Nel Palazzo Barberini si trova una grande collezione di marmi e dipinti: fui attratto soprattutto dalla splendida statua di Venere; da un fauno dormiente, di curiosa lavorazione; da un incantevole Bacco che giace su un’antica scultura; e dal famoso Narciso. Tra i dipinti, mi deliziarono in special modo la Maddalena di Guido, infinitamente superiore a quella di Le Brun nella chiesa delle Carmelitane di Parigi; la Vergine di Tiziano; una Madonna di Raffaello, ma non comparabile a quella che si trova in Palazzo de Pitti a Firenze; e la morte di Germanico, di Poussin, che ritengo uno dei capolavori di questa grandiosa collezione.
Nel Palazzo Falconeri c’è una bellissima Santa Cecilia di Guercino; una santa famiglia di Raffaello; ed una elegante ed espressiva raffigurazione di San Pietro in lagrime, di Domenichino. Nel Palazzo Altieri ammirai una pittura di Carlo Maratti che rappresenta un santo che evoca un fulmine dal cielo per ammazzare i blasfemi. In particolare venerai la figura del santo.
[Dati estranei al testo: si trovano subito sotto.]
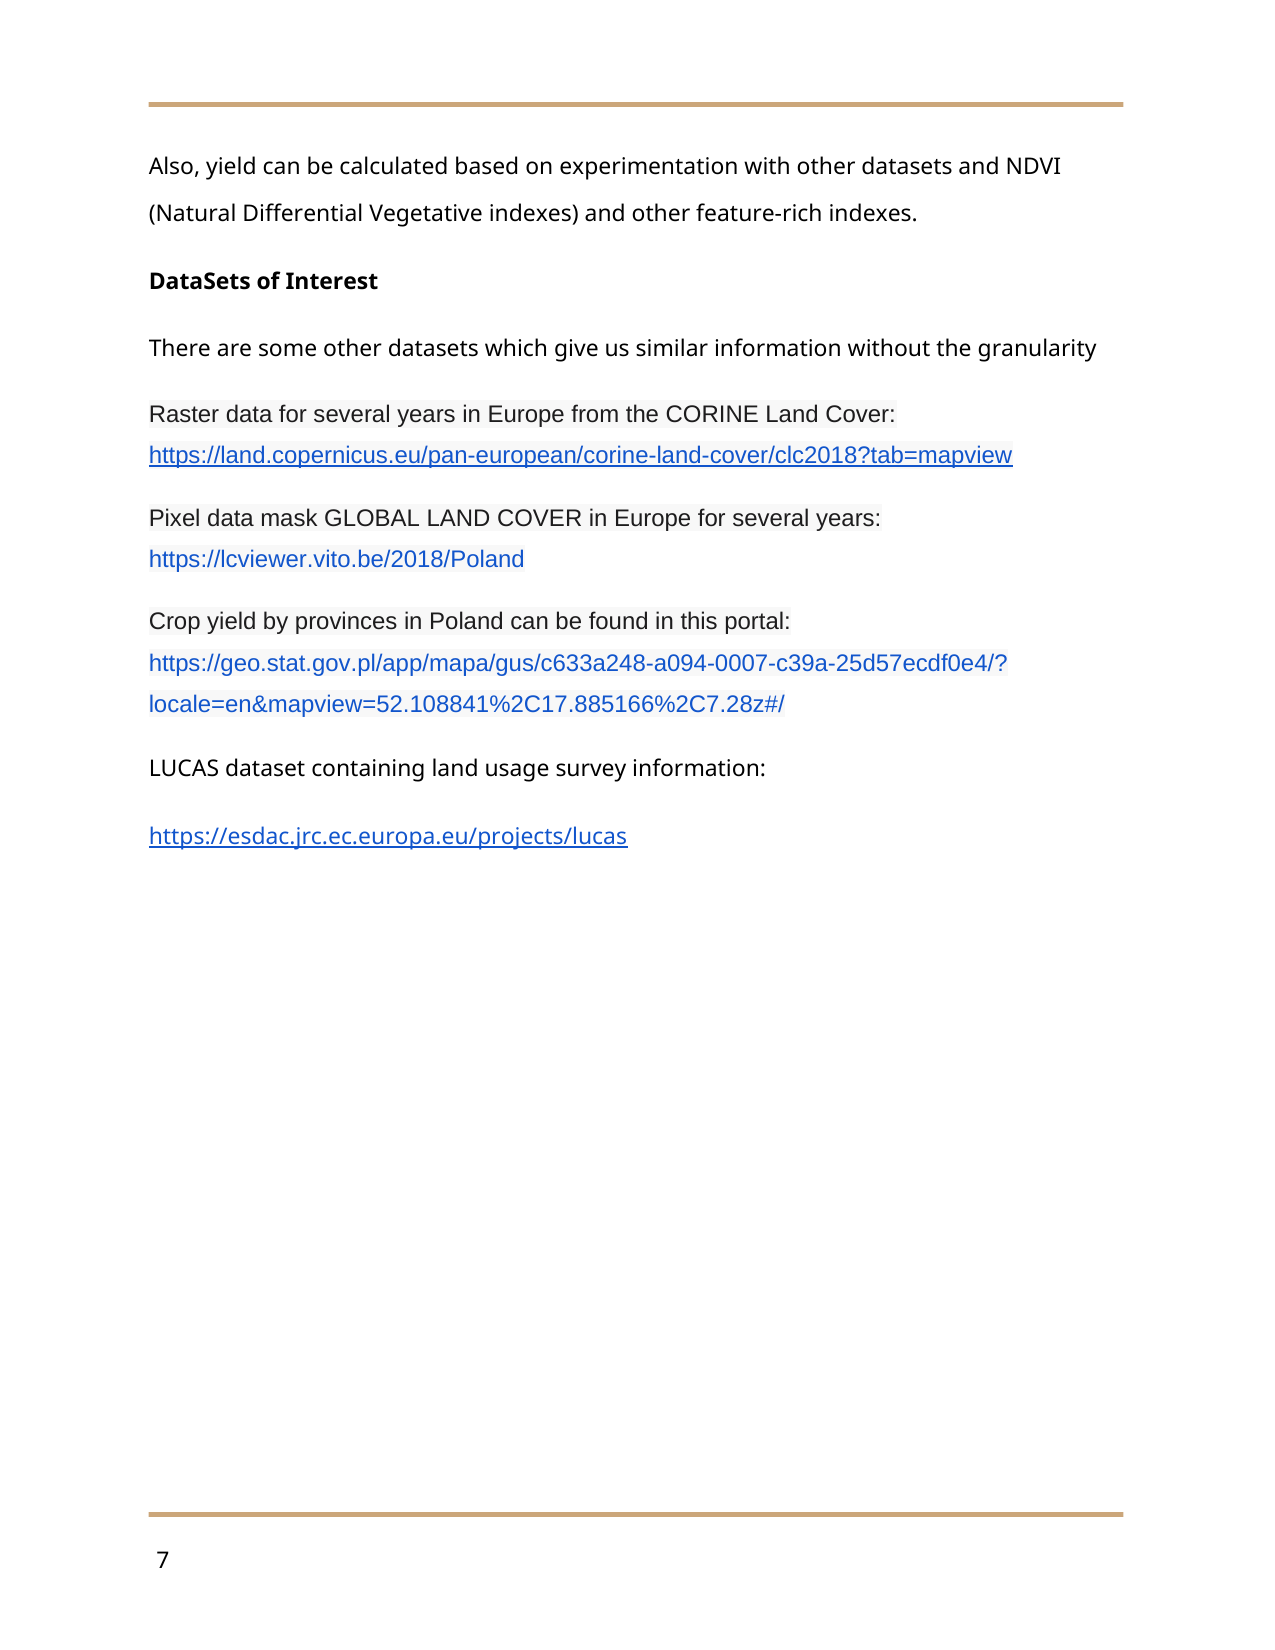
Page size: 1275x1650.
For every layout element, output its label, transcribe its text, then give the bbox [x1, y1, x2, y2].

picture [148, 102, 1124, 107]
text DataSets of Interest [148, 264, 1125, 296]
text Crop yield by provinces in Poland can be found in this portal: https://geo.stat.gov.pl/app/mapa/gus/c633a248-a094-0007-c39a-25d57ecdf0e4/?locale=en&mapview=52.108841%2C17.885166%2C7.28z#/ [148, 607, 1125, 717]
text There are some other datasets which give us similar information without the granularity [148, 332, 1125, 363]
text LUCAS dataset containing land usage survey information: [148, 752, 1125, 783]
picture [148, 1512, 1124, 1517]
text Pixel data mask GLOBAL LAND COVER in Europe for several years: https://lcviewer.vito.be/2018/Poland [148, 503, 1125, 572]
text Raster data for several years in Europe from the CORINE Land Cover: https://land.copernicus.eu/pan-european/corine-land-cover/clc2018?tab=mapview [148, 400, 1125, 469]
text https://esdac.jrc.ec.europa.eu/projects/lucas [148, 820, 1125, 851]
text Also, yield can be calculated based on experimentation with other datasets and NDVI (Natural Differential Vegetative indexes) and other feature-rich indexes. [148, 150, 1125, 228]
Gli altri personaggi e le altre composizioni del quadro eran piuttosto insulse: forse sono state di proposito tenute in secondo piano per rimarcare la figura principale. Immagino che Salvator Rosa avrebbe disposto diversamente il tutto: che in mezzo all’oscurità di una tempesta avrebbe illuminato il blasfemo con lo sfavillio di un fulmine con il quale sarebbe stato incenerito: questo avrebbe gettato uno sprazzo lugubre sulla sua espressione, alterata dall’orrore della sua situazione e degli effetti del fuoco; e avrebbe reso la scena terribilmente bizzarra.
Nello stesso palazzo vidi la famosa famiglia sacra di Correggio, che non terminò, e nessun altro artista accettò di finire; per qual ragione non so. Qui si trova anche un giudizio di Parigi, di Tiziano, riconosciuto come opera notevole. Nel Palazzo Odescalchi si conserva una famiglia sacra di Buonarroti e un’altra di Raffaello, entrambi considerate eccellenti, sebbene realizzate in stili diversi dai due grandi artisti rivali.
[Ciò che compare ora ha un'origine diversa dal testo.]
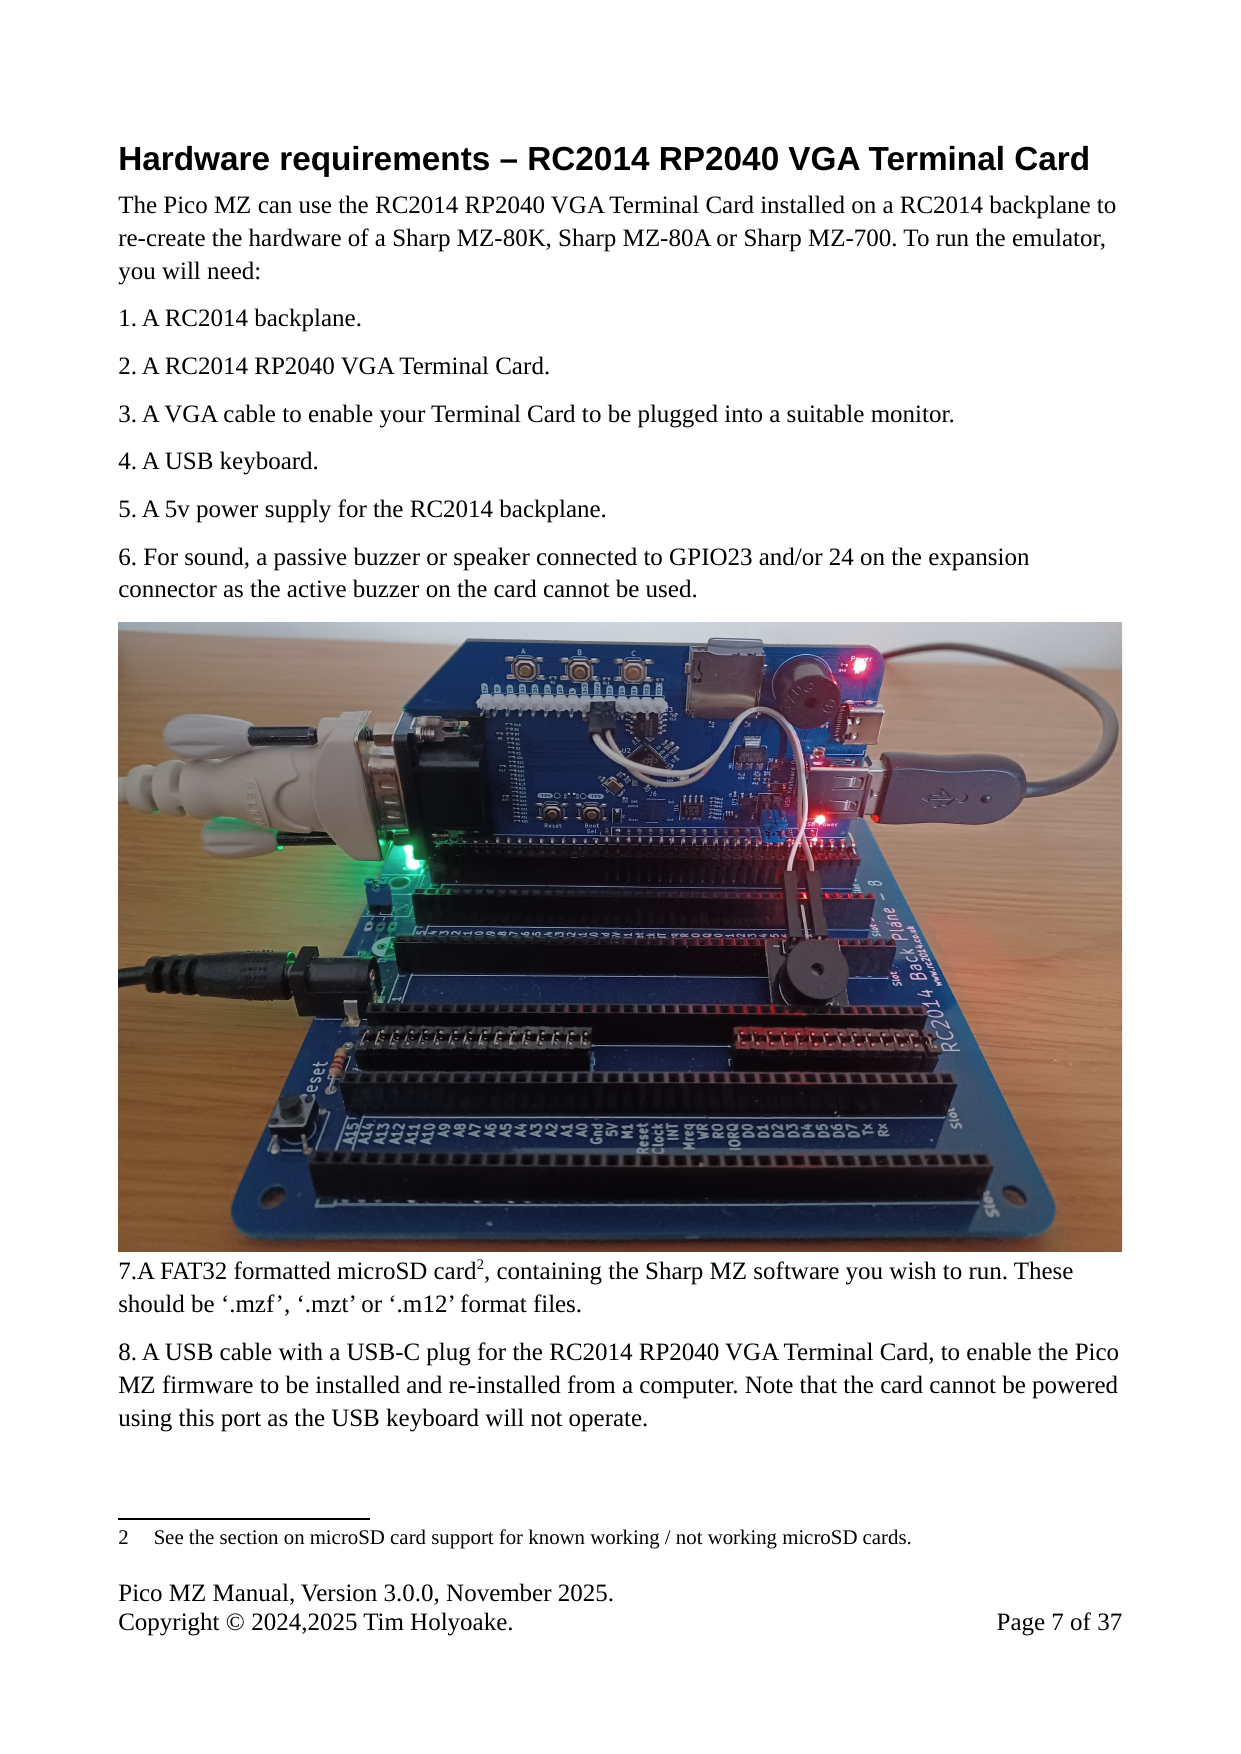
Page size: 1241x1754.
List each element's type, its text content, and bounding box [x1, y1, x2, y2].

text 6. For sound, a passive buzzer or speaker connected to GPIO23 and/or 24 on the expansion connector as the active buzzer on the card cannot be used. [118, 542, 1122, 603]
text 4. A USB keyboard. [118, 446, 1122, 475]
text 5. A 5v power supply for the RC2014 backplane. [118, 494, 1122, 523]
picture [118, 622, 1123, 1252]
text 8. A USB cable with a USB-C plug for the RC2014 RP2040 VGA Terminal Card, to enable the Pico MZ firmware to be installed and re-installed from a computer. Note that the card cannot be powered using this port as the USB keyboard will not operate. [118, 1337, 1122, 1432]
text See the section on microSD card support for known working / not working microSD cards. [118, 1525, 1122, 1549]
text 3. A VGA cable to enable your Terminal Card to be plugged into a suitable monitor. [118, 399, 1122, 427]
text 1. A RC2014 backplane. [118, 303, 1122, 332]
subtitle Hardware requirements – RC2014 RP2040 VGA Terminal Card [118, 139, 1122, 177]
text 7.A FAT32 formatted microSD card, containing the Sharp MZ software you wish to run. These should be ‘.mzf’, ‘.mzt’ or ‘.m12’ format files. [118, 1252, 1122, 1318]
text 2. A RC2014 RP2040 VGA Terminal Card. [118, 351, 1122, 380]
text The Pico MZ can use the RC2014 RP2040 VGA Terminal Card installed on a RC2014 backplane to re-create the hardware of a Sharp MZ-80K, Sharp MZ-80A or Sharp MZ-700. To run the emulator, you will need: [118, 190, 1122, 285]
Se non fossi abbastanza stanco di questa parata, continuerei a menzionare centinaia di marmi e di pitture che ebbi la ventura di vedere a Roma; e poi potrei enumerare anche tutte quelle opere che non vidi: ma non mi sembra il caso di farlo; e ti assicuro, sul mio onore, che ho descritto solo ciò che è caduto sotto il mio sguardo.
Per quanto concerne le mie critiche, ho paura che tu le riterrai troppo superficiali e capricciose da appartenere a qualunque altra persona eccetto – Il Tuo umile servo.